For Trzeciak, the research had a personal effect. When he started into the project, he’d been going through his own existential crisis, triggered by his son’s middle school homework assignment that asked, “What is the most pressing problem of our time?” While he believed his work to that point was meaningful, it was definitely not the most pressing problem of our time.

Along the way, he says, he realized he was feeling burned out after 20 years of practicing medicine. So, armed with data from his book research, he decided to test his own hypothesis.

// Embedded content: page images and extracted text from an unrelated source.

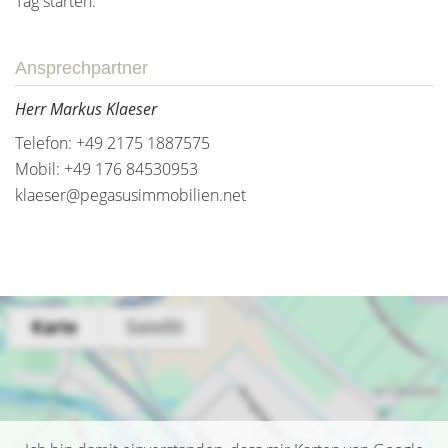
Tag starten.
Ansprechpartner
Herr Markus Klaeser
Telefon: +49 2175 1887575
Mobil: +49 176 84530953
klaeser@pegasusimmobilien.net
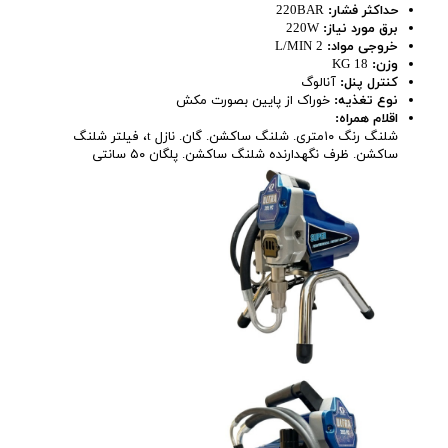
حداکثر فشار:
220BAR
برق مورد نیاز:
220W
خروجی مواد:
2 L/MIN
وزن:
18 KG
کنترل پنل:
آنالوگ
نوع تغذیه:
خوراک از پایین بصورت مکش
اقلام همراه:
شلنگ رنگ ۱۰متری. شلنگ ساکشن. گان. نازل t، فیلتر شلنگ
ساکشن. ظرف نگهدارنده شلنگ ساکشن. پلگان ۵۰ سانتی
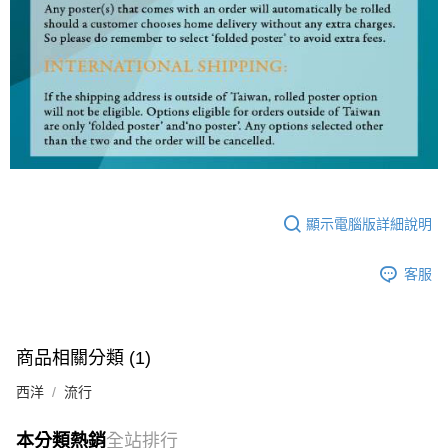
顯示電腦版詳細說明
客服
商品相關分類 (1)
西洋
流行
本分類熱銷
全站排行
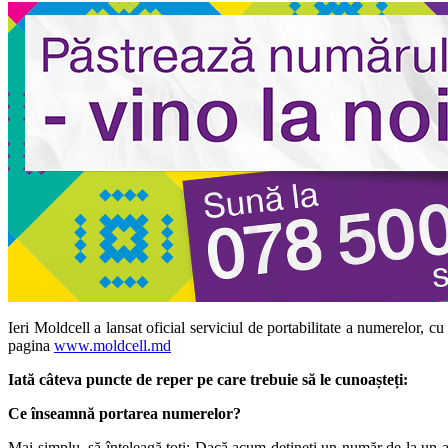
Ieri Moldcell a lansat oficial serviciul de portabilitate a numerelor, cu
pagina
www.moldcell.md
Iată câteva puncte de reper pe care trebuie să le cunoașteți:
Ce înseamnă portarea numerelor?
Mai simplu, să înțeleagă toți: Dacă acum dețineți un număr de la un alt 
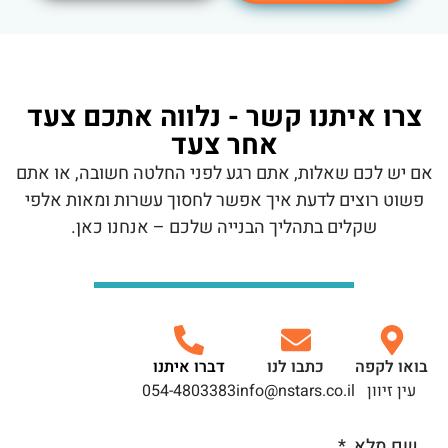
צרו איתנו קשר - נלווה אתכם צעד
אחר צעד
אם יש לכם שאלות, אתם רגע לפני החלטה חשובה, או אתם
פשוט רוצים לדעת איך אפשר לחסוך עשרות ומאות אלפי
שקלים בתהליך הבנייה שלכם – אנחנו כאן.
בואו לקפה
כתבו לנו
דברו איתנו
עין זיוון
info@nstars.co.il
054-4803383
שם מלא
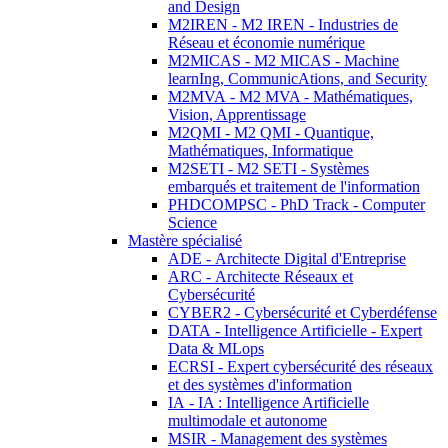
and Design
M2IREN - M2 IREN - Industries de
Réseau et économie numérique
M2MICAS - M2 MICAS - Machine
learnIng, CommunicAtions, and Security
M2MVA - M2 MVA - Mathématiques,
Vision, Apprentissage
M2QMI - M2 QMI - Quantique,
Mathématiques, Informatique
M2SETI - M2 SETI - Systèmes
embarqués et traitement de l'information
PHDCOMPSC - PhD Track - Computer
Science
Mastère spécialisé
ADE - Architecte Digital d'Entreprise
ARC - Architecte Réseaux et
Cybersécurité
CYBER2 - Cybersécurité et Cyberdéfense
DATA - Intelligence Artificielle - Expert
Data & MLops
ECRSI - Expert cybersécurité des réseaux
et des systèmes d'information
IA - IA : Intelligence Artificielle
multimodale et autonome
MSIR - Management des systèmes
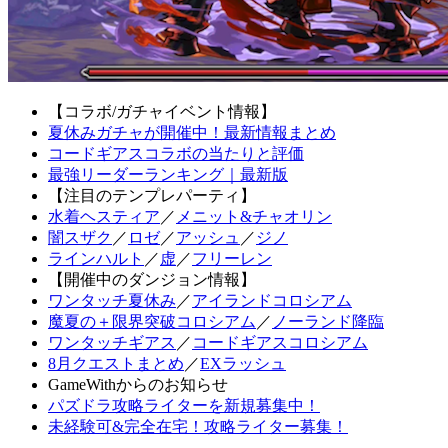
【コラボ/ガチャイベント情報】
夏休みガチャが開催中！最新情報まとめ
コードギアスコラボの当たりと評価
最強リーダーランキング｜最新版
【注目のテンプレパーティ】
水着ヘスティア
／
メニット&チャオリン
闇スザク
／
ロゼ
／
アッシュ
／
ジノ
ラインハルト
／
虚
／
フリーレン
【開催中のダンジョン情報】
ワンタッチ夏休み
／
アイランドコロシアム
魔夏の＋限界突破コロシアム
／
ノーランド降臨
ワンタッチギアス
／
コードギアスコロシアム
8月クエストまとめ
／
EXラッシュ
GameWithからのお知らせ
パズドラ攻略ライターを新規募集中！
未経験可&完全在宅！攻略ライター募集！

“The recommended prescription is what I call ‘escapism’ — getaway, detach, pull back, go on some nature hikes or whatever but I was not believing it,” Trzeciak explains in a TEDxPenn talk.

Instead, he says, he applied the techniques he’d been studying, including spending at least 40 seconds expressing compassion to patients. “I connected more, not less; cared more, not less; leaned in rather than pulled back. And that was when the fog of burnout began to lift.”

He prescribes the same for anyone, not just health care providers, suffering from mental or emotional exhaustion.

“Look around you and see those in need of compassion and give your 40 seconds of compassion,” he says. “See how it transforms your experience.”